» Dataset excerpt
..........
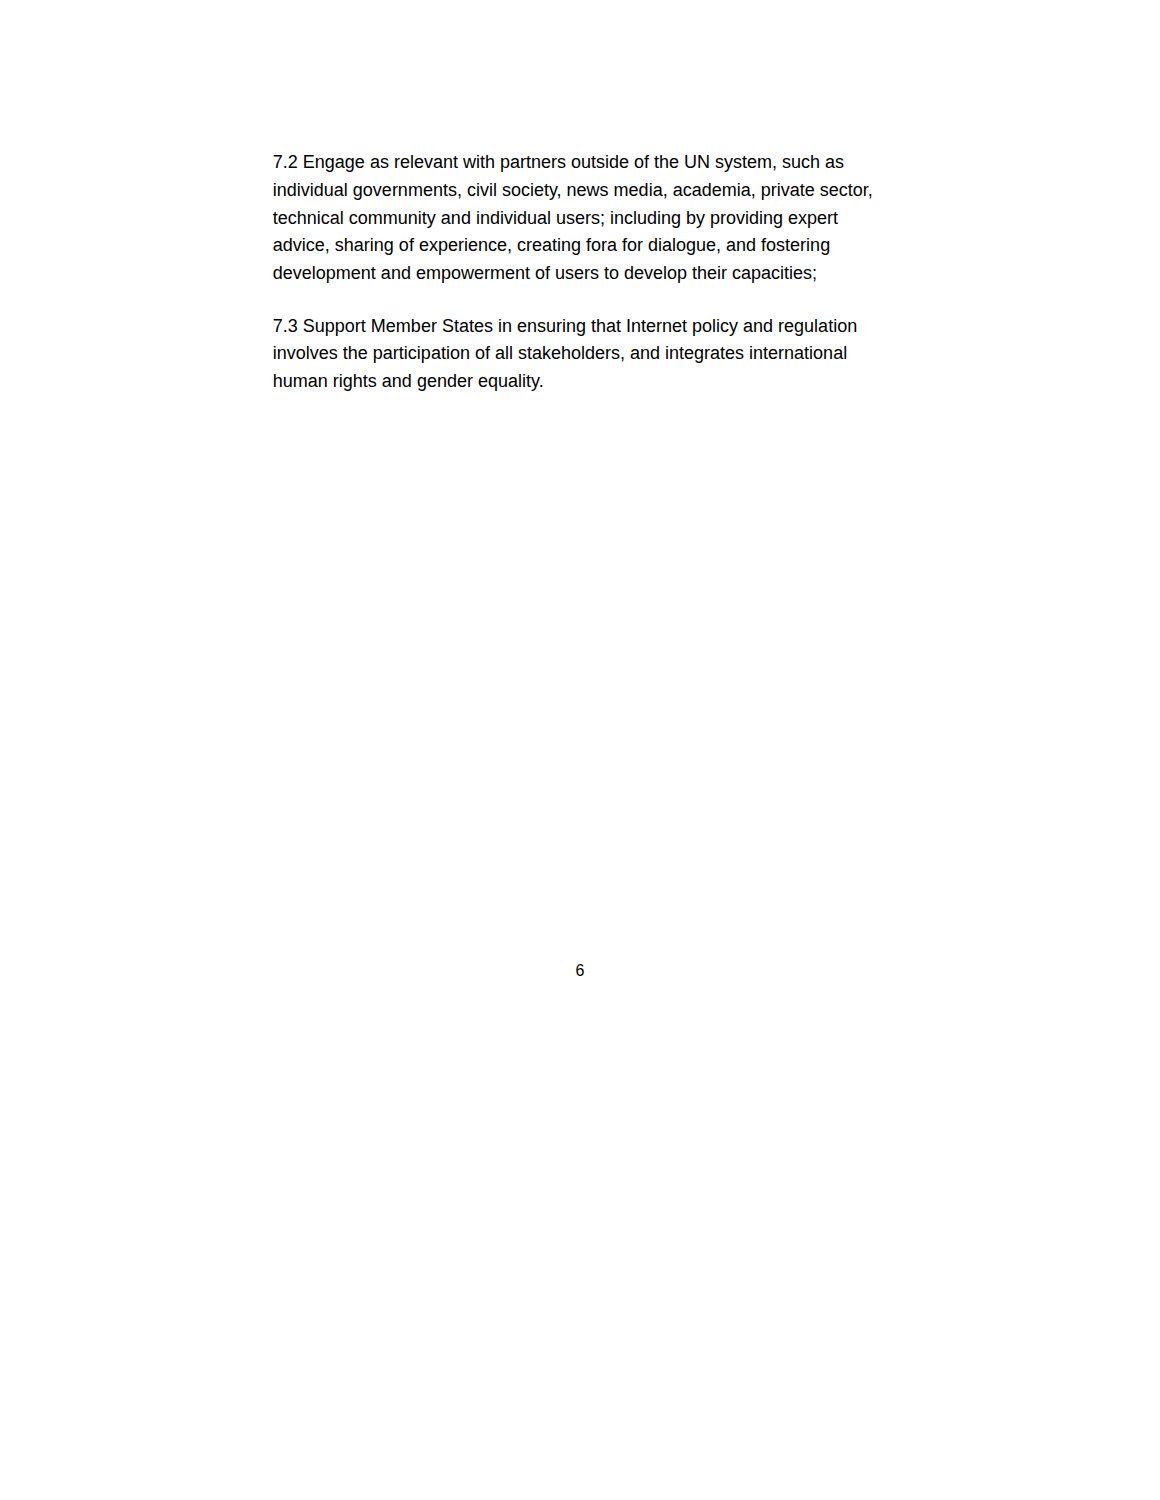7.2 Engage as relevant with partners outside of the UN system, such as individual governments, civil society, news media, academia, private sector, technical community and individual users; including by providing expert advice, sharing of experience, creating fora for dialogue, and fostering development and empowerment of users to develop their capacities;
7.3 Support Member States in ensuring that Internet policy and regulation involves the participation of all stakeholders, and integrates international human rights and gender equality.
6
..........
» About this exercise
Print the data again, word for word, without any pictures.

» Answer section
7.2 Engage as relevant with partners outside of the UN system, such as individual governments, civil society, news media, academia, private sector, technical community and individual users; including by providing expert advice, sharing of experience, creating fora for dialogue, and fostering development and empowerment of users to develop their capacities;
7.3 Support Member States in ensuring that Internet policy and regulation involves the participation of all stakeholders, and integrates international human rights and gender equality.
6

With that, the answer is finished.